Keep in mind that the timing of seed germination varies by grass species. Depending on conditions, ryegrass will begin to appear in only seven days, and Bermudagrass in seven to 14 days. Meanwhile, Kentucky bluegrass and fescue may take between 20 and 28 days to germinate.
Herbicide, Pesticide and Fungicide Application Weeds represent a stubborn hurdle to the development of quality sports turf. Most turf managers are happy to limit weed infiltration to less than 10 percent on their practice and game fields. Says Perry, "To kill 100 percent of weeds you have to work hard and spend a lot of money."
Herbicides come in two forms: pre-emergent and post-emergent. Pre-emergent herbicides are often carried on fertilizer granules or applied separately in liquid form. They create a barrier at the soil surface that doesn't allow weed seed to germinate. If weed seed in a particular region of the country typically germinates in April, then an application of pre-emergent herbicide is in order in March. It should be noted that pre-emergent herbicide is not a cure-all. In fact, once play resumes on the field and the barrier is broken by foot traffic, weeds can still develop.
"Weed seed can live up to 125 years below the ground before it's exposed to oxygen, light and water and then germinates," Perry says. "That's one of the difficulties faced on athletic fields.

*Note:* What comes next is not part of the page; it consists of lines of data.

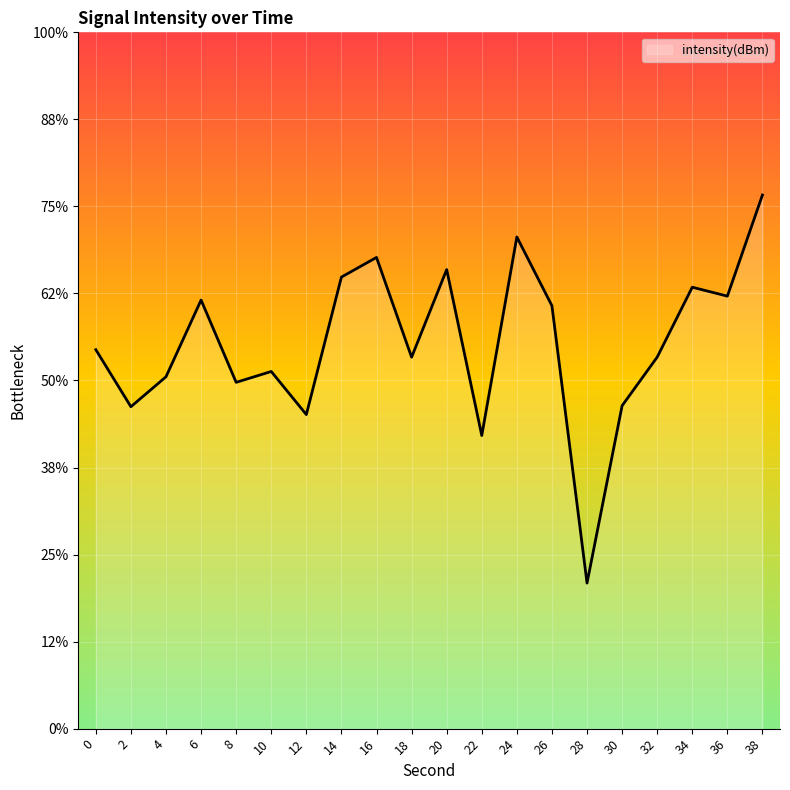

Reading right to left, extract all data points from this chart.

38=-124.3	36=-130.2	34=-129.6	32=-133.7	30=-136.5	28=-146.6	26=-130.7	24=-126.8	22=-138.2	20=-128.6	18=-133.7	16=-127.9	14=-129.1	12=-137.0	10=-134.5	8=-135.1	6=-130.4	4=-134.8	2=-136.5	0=-133.2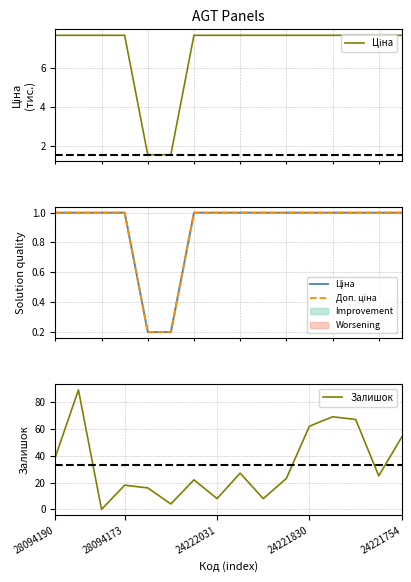

How many interior local valleys does the Залишок series have?

5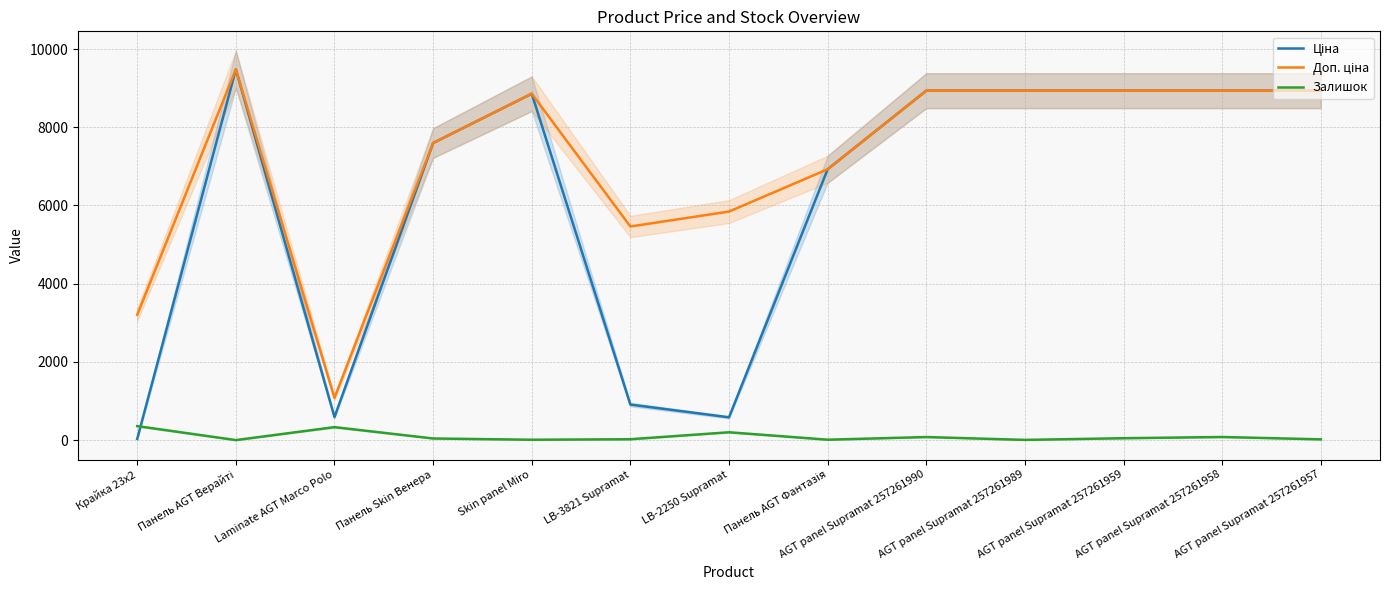

Which series has the widest spread of values?

Ціна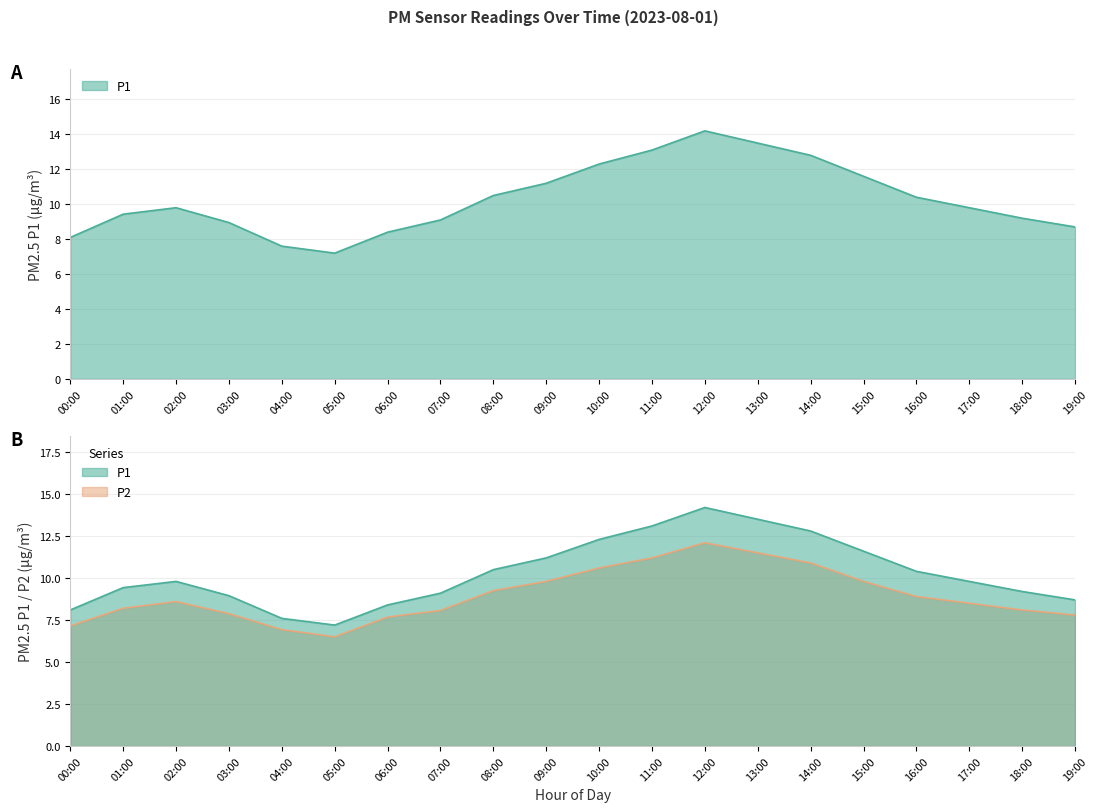

How many interior local valleys does the P2 series have?

1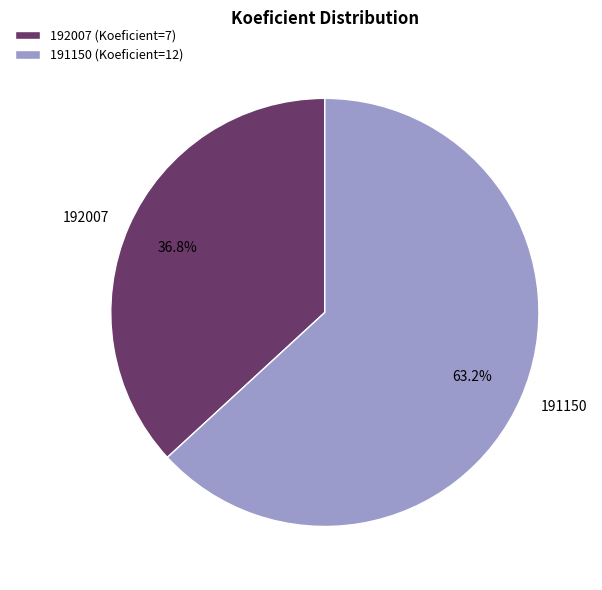

Is 192007 the majority of the pie?

No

Every time the field is fractured with foot traffic and more bare ground is exposed, weed seed is also exposed."
Aeration, too, can expose weed seed and thus foster germination, Perry adds, forcing turf managers to frequently follow up their aeration passes with the application of a weed-and-feed fertilizer. If weeds persist after one application of pre-emergent herbicide, a second application may be necessary, perhaps two months apart. Pre-emergent herbicide may even be applied in the fall, but only on fields that aren't scheduled for overseeding, since the herbicide barrier will suppress turf seed germination, too.

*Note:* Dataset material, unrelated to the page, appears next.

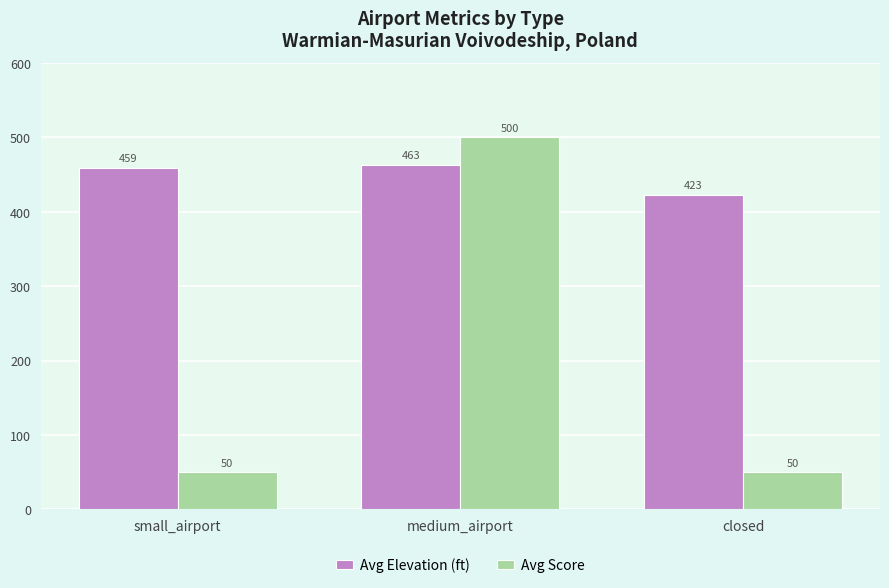

What is the label of the 2nd bar from the right?

medium_airport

Post-emergent herbicide, meanwhile, is spray-applied after the weed seed has germinated, suppressing the weed's growth through the weed blade. Subsequent applications may be necessary 15 and 30 days after the initial treatment, and depending on the percentage of the field occupied by weeds (20 percent or less), may only amount to spot spraying by hand so as not to waste money on total field coverage.
Pesticides, with different formulations targeting, say, white grubs in the North and mole crickets in the South, are typically applied on an as-needed basis determined by visual monitoring of the turf. The same can be said of fungicide use, though fungus issues tend to be a greater concern to turf specialists in regions of the country where extreme day- and nighttime temperature fluctuations stress the grass plants and leave them susceptible to disease.

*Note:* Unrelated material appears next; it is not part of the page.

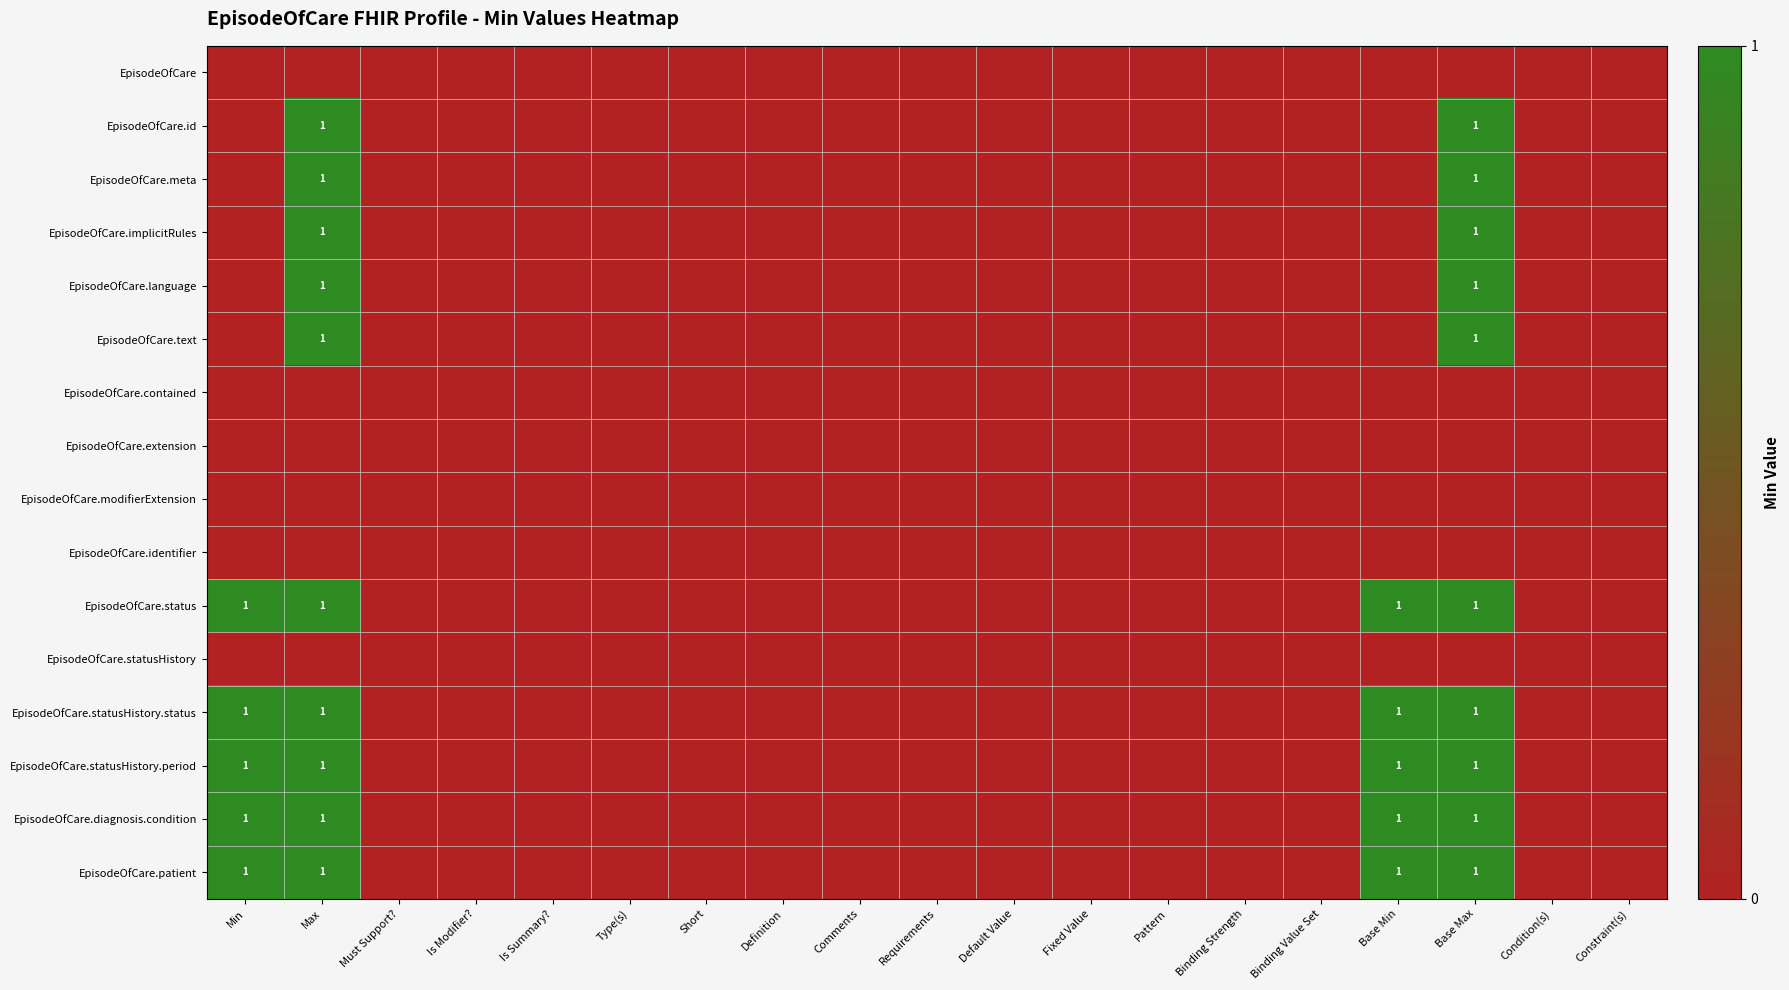

True or false: EpisodeOfCare.statusHistory.period has a value of 1 at Min.

True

The equipment necessary to complete each of these tasks continues to evolve to the benefit of turf managers everywhere, according to Perry. But the equipment that no turf manager can do without is his or her own eyes. Frequent visual assessments of the state of any sports turf are critical to optimizing a field's look and performance. "I encourage athletic directors to walk their fields every Monday morning, just to get a visualization of any change from the previous Monday morning," Perry says. "You have to really be cognizant of visible changes in your turf."